Many Hits, Some Misses: The Post-Crash Web Rush (1996) - kick
https://www.nytimes.com/1996/08/06/nyregion/many-hits-some-misses-the-post-crash-web-rush.html
======
Scoundreller
Interesting to see that NYT gives an IP address link to USA Today.

All the links to resources are broken, except the Point de Repere, by a
resident of the affected, is still online at the same link, last updated in
2001:

[http://kbsb.com/FLT800/](http://kbsb.com/FLT800/)
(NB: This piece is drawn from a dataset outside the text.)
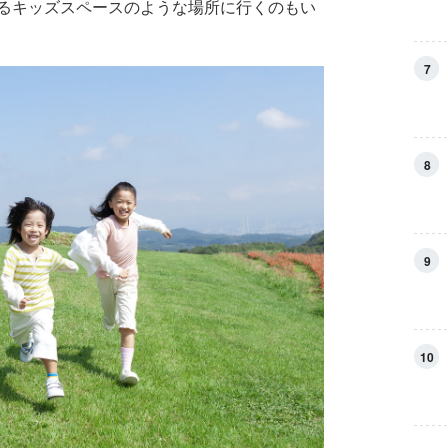
るキッズスペースのような場所に行くのもい
7
8
9
10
I guess that's a point for the "quarterback theorists", and a point against
the "official sites".

------
topkai22
Fascinating time capsule. I remember the TWA flight 800 coverage very well- I
was scheduled to fly the same route and flight number the following week. I
remember a bit of rampant speculation online back then as well ("eyewitnesses"
seeing streaks headed towards the plane that might be SAMs) that I think
leaked into TV news. Some things never change

------
birdyrooster
[https://web.archive.org/web/20200304021004/https://www.nytim...](https://web.archive.org/web/20200304021004/https://www.nytimes.com/1996/08/06/nyregion/many-
hits-some-misses-the-post-crash-web-rush.html)

------
1024core
That article is 24 years old now. There are people on this forum who were not
even born then! My, how time flies.